Inconsistency is not unknown to the 24-year-old AFY. City prosecutor Peter Carlisle and U.S. Attorney-turned-judge Ed Kubo have spoken in favor of AFY’s methods. Yet many police officials keep saying gang-bangers cannot be turned around and the best solution is to lock ‘em up.

AFY founder Sid Rosen says: “Youth gangs are perceived by both mental health professionals and the lay public as a law enforcement problem, whose members have crossed a line that makes them unresponsive to, and, therefore, unworthy of having help offered to them. Society has turned them into pariahs to be controlled, not helped.”


 

AFY dissents. It is unique in America in that it not only intervenes in gang battles (like the current Kalihi Valley Homes/Kuhio Park Terrace shooting) and mediates disputes, it also invented “redirectional therapy” - mental health counseling over years if need be to get gangbangers back to school and to see a way into mainstream society.

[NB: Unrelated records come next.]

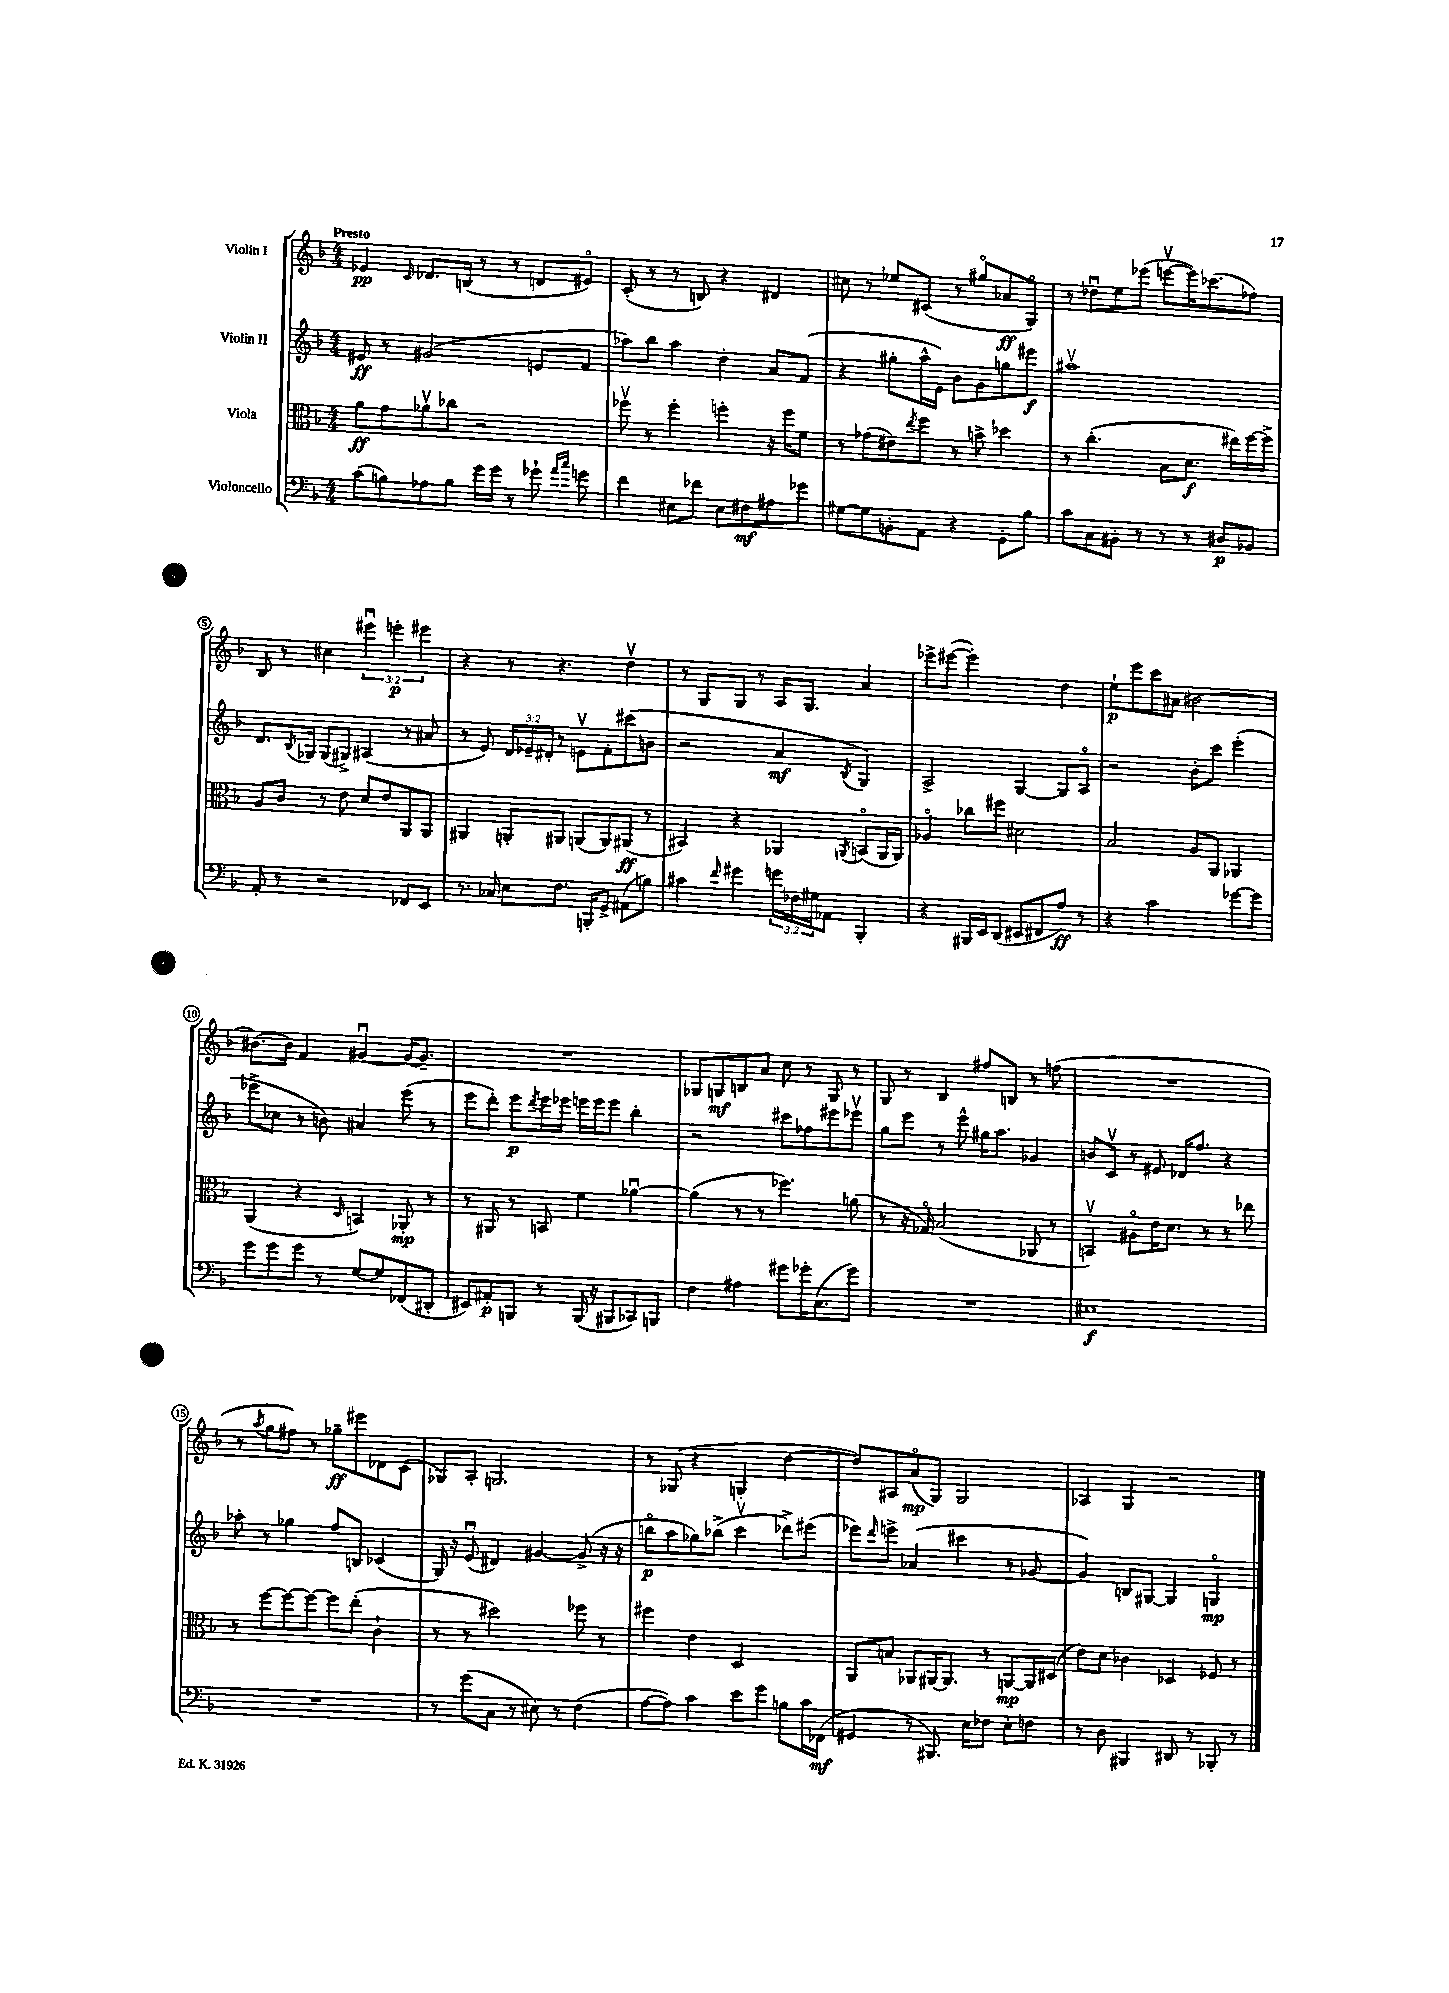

**kern	**dynam	**kern	**dynam	**kern	**dynam	**kern	**dynam
*part4	*part4	*part3	*part3	*part2	*part2	*part1	*part1
*staff4	*staff4	*staff3	*staff3	*staff2	*staff2	*staff1	*staff1
*I"Violoncello	*	*I"Viola	*	*I"Violin II	*	*I"Violin I	*
*clefF4	*	*clefC3	*	*clefG2	*	*clefG2	*
*k[b-]	*	*k[b-]	*	*k[b-]	*	*k[b-]	*
*M4/4	*	*M4/4	*	*M4/4	*	*M4/4	*
=1	=1	=1	=1	=1	=1	=1	=1
!	!	!	!	!	!	!LO:TX:a:B:t=Presto	!
(8c\L	.	8a\L	ff	8e#X/	ff	4e-X/	pp
8Bn\)	.	8g\	.	8r	.	.	.
.	.	.	.	.	.	16qqc/	.
8A-X\	.	8a-Xv\	.	(2g#X/	.	8.d-X/L	.
8B\J	.	8cc-X\J	.	.	.	.	.
.	.	.	.	.	.	(16Bn/Jk	.
16g\LL	.	2r	.	.	.	8r	.
16g\JJ	.	.	.	.	.	.	.
8r	.	.	.	.	.	8r	.
8g-X`\	.	.	.	8en/L	.	8dn/L	.
16qqa/LL	.	.	.	.	.	.	.
16qqcc/JJ	.	.	.	.	.	.	.
8gn\	.	.	.	8f/J	.	8e#X/J)	.
=2	=2	=2	=2	=2	=2	=2	=2
4f\	.	8ff-Xv\	.	8aa-X\L)	.	(8c'/	.
.	.	8r	.	8bb-\J	.	8r	.
8E#X\L	.	4ff-'\	.	4aa-\	.	8r	.
8f-X\J	.	.	.	.	.	8Bn/)	.
8E#\L	.	4ffn'\	.	4dd'\	.	4r	.
8F#X\	mf	.	.	.	.	.	.
8A#X\	.	16r	.	8a/L	.	4d#X/	.
.	.	16ff\KL	.	.	.	.	.
8g-X\J	.	8f\J	.	(8f/J	.	.	.
=3	=3	=3	=3	=3	=3	=3	=3
[8G#X\L	.	8r	.	4r	.	8cc#X\	.
8G#\]	.	(8g-X\L	.	.	.	8r	.
8BBn'\	.	8e#X\)	.	8gg#X'\L	.	8ee-X/L	.
.	.	8qee/	.	.	.	.	.
8AA\J	.	8ff\J	.	16aa^^\L	.	(8c#X/J	.
.	.	.	.	16e\JJ)	.	.	.
4r	.	8r	.	8b-\L	.	8r	.
.	.	8bn^\	.	8g\	.	8gg#X/L	.
8GG'\L	.	4dd-X\	.	8ggn\	.	8a-X/	ff
8B-\J	.	.	.	8eee#X\J	f	8G/J)	.
=4	=4	=4	=4	=4	=4	=4	=4
8c\L	.	8r	.	1aa#Xv	.	8r	.
8C\	.	(4.cc'\	.	.	.	8dd-Xu\L	.
8BB#X'\J	.	.	.	.	.	8ee\	.
8r	.	.	.	.	.	(8eee-X\J	.
8r	.	8B-\L	.	.	.	[8eeenv\L	.
8r	.	8.d\J	f	.	.	16eee\K])	.
.	.	.	.	.	.	(8.ccc-X\	.
8D#X/L	p	.	.	.	.	.	.
.	.	16ee#X\LL)	.	.	.	.	.
8BB-X/J	.	[16ff\	.	.	.	8ff-X\J)	.
.	.	16ff^\JJ]	.	.	.	.	.
!!LO:LB:g=z
=5	=5	=5	=5	=5	=5	=5	=5
8AA'/	.	8A/L	.	8.d/L	.	8B-/	.
8r	.	8c/J	.	.	.	8r	.
.	.	.	.	8qB-/	.	.	.
.	.	.	.	16G-X/Jk	.	.	.
2r	.	8r	.	(8G-/L	.	4cc#X\	.
.	.	8e\	.	8G#X^/J)	.	.	.
.	.	8d/L	.	(4A#X/	.	6eee#Xu\	.
.	.	8e/	.	.	.	.	.
.	.	.	.	.	.	6eeen'\	p
8FF-X/L	.	8AA/	.	8r	.	.	.
.	.	.	.	.	.	6eee#X\	.
8EE/J	.	8AA/J	.	8a#X/	.	.	.
=6	=6	=6	=6	=6	=6	=6	=6
8.r	.	4AA#X/	.	8r	.	4r	.
.	.	.	.	8e/)	.	.	.
16C-X/	.	.	.	.	.	.	.
8E\L	.	8AAn'/L	.	24d/LL	.	8r	.
.	.	.	.	24e-X~/	.	.	.
.	.	.	.	24d#X'/JJ	.	.	.
8.F\J	.	8AA#X/J	.	8r	.	4.r	.
.	.	(8AAn/L	.	8env\L	.	.	.
16BBBn'/KL	.	.	.	.	.	.	.
8GG^/J	.	8AA/)	.	8f'\	.	.	.
(8AA#X\L	.	(8AA#X/J	ff	(8ccc#X\	.	4ddv\	.
8Bn\J)	.	8r	.	8bn\J	.	.	.
=7	=7	=7	=7	=7	=7	=7	=7
4c#X\	.	4BB#X/)	.	2r	.	8r	.
.	.	.	.	.	.	8G/L	.
16qqf/	.	.	.	.	.	.	.
4g#X\	.	4r	.	.	.	8G/J	.
.	.	.	.	.	.	8r	.
24gn\LL	.	4AA-X/	.	4a/	mf	16A/KL	.
24F-X\	.	.	.	.	.	.	.
.	.	.	.	.	.	8.G/J	.
24G#X\J	.	.	.	.	.	.	.
8AA-X\J	.	.	.	.	.	.	.
.	.	8qAAn/	.	8qB-/	.	.	.
4BBB-'/	.	(8BBn/L	.	4G/)	.	4a/	.
.	.	16AA/L	.	.	.	.	.
.	.	16AA/JJ)	.	.	.	.	.
=8	=8	=8	=8	=8	=8	=8	=8
4r	.	4A-X/	.	2A^/	.	8eee-X^\L	.
.	.	.	.	.	.	([8eee#X\J	.
16BBB#X/LL	.	8cc-X\L	.	.	.	2eee#'\])	.
16EE/J	.	.	.	.	.	.	.
(8DD/J	.	8ff#X\J	.	.	.	.	.
8EE#X/L	.	2d#X\	.	[4G/	.	.	.
8FF#X/	.	.	.	.	.	.	.
8A/J)	ff	.	.	8G/L]	.	4dd\	.
8r	.	.	.	8A/J	.	.	.
=9	=9	=9	=9	=9	=9	=9	=9
4r	.	2B-/	.	2r	.	8ee`\L	p
.	.	.	.	.	.	8eee\	.
2c\	.	.	.	.	.	8ccc\	.
.	.	.	.	.	.	8a#X\J	.
.	.	8A/L	.	8b-'\L	.	[2b#X\	.
.	.	8AA/J	.	8ccc\J	.	.	.
[8g-X\L	.	4AA-X/	.	(4eee'\	.	.	.
8g-\J]	.	.	.	.	.	.	.
!!LO:LB:g=z
=10	=10	=10	=10	=10	=10	=10	=10
8g\L	.	(4AA/	.	8eee-X^\L	.	8.b#X\L_	.
8g\	.	.	.	8cc-X\J	.	.	.
.	.	.	.	.	.	16b#\Jk]	.
8g\J	.	4r	.	8r	.	4f/	.
8r	.	.	.	8bn\)	.	.	.
.	.	16qqD/	.	.	.	.	.
[8G/L	.	4BBn/)	.	4a#X/	.	[4g#Xu/	.
8G/]	.	.	.	.	.	.	.
(8FF-X/	.	8AA-X'/	mp	(8eee-\	.	16g#/KL_	.
.	.	.	.	.	.	8.g#~/J]	.
8DD#X'/J	.	8r	.	8r	.	.	.
=11	=11	=11	=11	=11	=11	=11	=11
8EE#X/L)	.	8r	.	8eee\L	.	1r	.
8AA#X'/	p	8AA#X/	.	8ddd'\J)	.	.	.
8BBBn/J	.	8r	.	8eee\L	p	.	.
.	.	.	.	8qddd/	.	.	.
8r	.	8BBn/	.	16eee\L	.	.	.
.	.	.	.	16eee-X\JJ	.	.	.
(16BBB/	.	4f\	.	16eeen\LL	.	.	.
16r	.	.	.	16eee\J	.	.	.
8BBB#X/L	.	.	.	8eee\J	.	.	.
8CC-X/)	.	[4a-Xu\	.	4bb-'\	.	.	.
8BBBn/J	.	.	.	.	.	.	.
=12	=12	=12	=12	=12	=12	=12	=12
4F\	.	(4a-\]	.	2r	.	8G-X/L	.
.	.	.	.	.	.	8Gn/	mf
4A#X\	.	8r	.	.	.	8Bn/	.
.	.	8r	.	.	.	8a/J	.
8g#X\L	.	4.ff-X\)	.	8ccc#X\L	.	8cc\	.
16g-X'\K	.	.	.	8ff-X\	.	8r	.
(8.C\	.	.	.	.	.	.	.
.	.	.	.	8eee#X\	.	8G/	.
8g-\J)	.	(8an\	.	8eee-Xv\J	.	8r	.
=13	=13	=13	=13	=13	=13	=13	=13
1r	.	8r	.	8gg\L	.	8G/	.
.	.	16r	.	8eee\J	.	8r	.
.	.	16G-X/)	.	.	.	.	.
.	.	(2B-/	.	8r	.	4B-/	.
.	.	.	.	8eee^^\	.	.	.
.	.	.	.	16gg#X\KL	.	8ff#X/L	.
.	.	.	.	8.aa\J	.	.	.
.	.	.	.	.	.	8Bn/J	.
.	.	8AA-X/	.	4g-X/	.	8r	.
.	.	8r	.	.	.	(8ffn\	.
=14	=14	=14	=14	=14	=14	=14	=14
1E#X	f	4BBnv/)	.	8bn/L	.	1r	.
.	.	.	.	8cv/J	.	.	.
.	.	8A#X\L	.	8r	.	.	.
.	.	16e\K	.	8e#X/	.	.	.
.	.	8.d\J	.	.	.	.	.
.	.	.	.	16d-X/KL	.	.	.
.	.	.	.	8.ff/J	.	.	.
.	.	8r	.	.	.	.	.
.	.	8r	.	4r	.	.	.
.	.	8ee-X\	.	.	.	.	.
!!LO:LB:g=z
=15	=15	=15	=15	=15	=15	=15	=15
1r	.	8r	.	8aa-X'\	.	8r	.
.	.	.	.	.	.	8qaa/	.
.	.	[8ff\L	.	8r	.	8gg\L	.
.	.	8ff\_	.	4gg-X\	.	8ff#X\J)	.
.	.	8ff\J_	.	.	.	8r	.
.	.	8ff\L]	.	8ff/L	.	8gg-X~\L	ff
.	.	(8ee'\J	.	8Bn/J	.	8eee#X\	.
.	.	4c`\	.	(4c-X/	.	8d-X\	.
.	.	.	.	.	.	(8c\J	.
=16	=16	=16	=16	=16	=16	=16	=16
8r	.	8r	.	16G/)	.	8G-X/L)	.
.	.	.	.	16r	.	.	.
(8g\L	.	8r	.	(8eu/	.	8A'/J	.
8C\J	.	2dd#X\)	.	4d#X/)	.	2.Gn/	.
8r	.	.	.	.	.	.	.
8E#X\)	.	.	.	[4g#X/	.	.	.
8r	.	.	.	.	.	.	.
(4F\	.	8ff-X\	.	(8g#^/]	.	.	.
.	.	8r	.	16r	.	.	.
.	.	.	.	16r	.	.	.
=17	=17	=17	=17	=17	=17	=17	=17
[8A\L	.	4ff#X\	.	8bbn\L	p	8r	.
8A\J])	.	.	.	8aa\	.	(8G-X/	.
4c\	.	4e\	.	8gg-X\)	.	4r	.
.	.	.	.	(8bb-X^\J	.	.	.
8e\L	.	2D/	.	4cccv\	.	4Gn'/	.
8g\J	.	.	.	.	.	.	.
8Bn\L	.	.	.	8ddd-X^\L)	.	[4dd\	.
16c\L	.	.	.	(8eee#X\J	.	.	.
(16FF-X\JJ	mf	.	.	.	.	.	.
=18	=18	=18	=18	=18	=18	=18	=18
4GG#X/	.	8AA/L	.	8eee-X\L)	.	8dd/L])	.
.	.	.	.	16qqddd/	.	.	.
.	.	8Bn/J	.	8eeen^\J	.	8A#X/	.
8r	.	8AA-X/L	.	(4a-X/	.	(8a/	mp
8.BBB#X/)	.	[16AA#X/K	.	.	.	8G/J)	.
.	.	8.AA#/J]	.	.	.	.	.
.	.	.	.	4ccc#X\	.	2G/	.
16E\KL	.	.	.	.	.	.	.
8F-X\J	.	8r	.	.	.	.	.
8E'\L	.	[8AAn/L	mp	8r	.	.	.
8Fn\J	.	16AA/L]	.	[8g-X/	.	.	.
.	.	(16D#X/JJ	.	.	.	.	.
=19	=19	=19	=19	=19	=19	=19	=19
8r	.	8e\L)	.	4g-/])	.	4A-X/	.
8D\	.	8d\J	.	.	.	.	.
4BBB#X/	.	4c-X\	.	8Bn/L	.	4G/	.
.	.	.	.	[8G#X/J	.	.	.
8DD#X/	.	4D-X/	.	4G#/]	.	2r	.
8r	.	.	.	.	.	.	.
8BBB-X'/	.	8F-X/	.	4Gn/	mp	.	.
8r	.	8r	.	.	.	.	.
==	==	==	==	==	==	==	==
*-	*-	*-	*-	*-	*-	*-	*-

Rosen and current AFY president and CEO Debbie Spencer-Chun say most gang members don’t want to be in gangs. It’s simply all they’ve known in their neighborhoods. They’d like the good things they see on the outside. They don’t know how to get there. Violence and conflict are ordinary ways of life to them.

Now here’s the odd part. I’ve watched this group since the late ‘80s. Seen it turn gang leaders and whole gangs into productive citizens, put gangbangers back in school, and mentor Malakai Maumalanga from leader of the dreaded Cross Sun gang into an AFY master counselor with a master’s degree in social work from the UH. But it’s still struggling every year for funding.


This year’s budget was $1,035,500. Then in February, DHS director Lillian Koller sent AFY a letter that the state is withdrawing $200,000 in service contracts. The city is trimming off $77,000. This year, AFY is working with 400 at-risk kids in weekly classes plus mediating gang disputes, and with counselors on call 24/7 for problems.

Malakai Malama went to prison for a drive-by shooting. His then-mentor, now AFY president Spencer-Chun, stuck with him and brought him around. She says: “I don’t tell them how to lead their lives. I tell them what’s in their best interest. They have to make the decisions and live with them.”

This year, AFY will have to raise $300,000-$350,000 on its own just to keep basic services going. It badly needs an angel.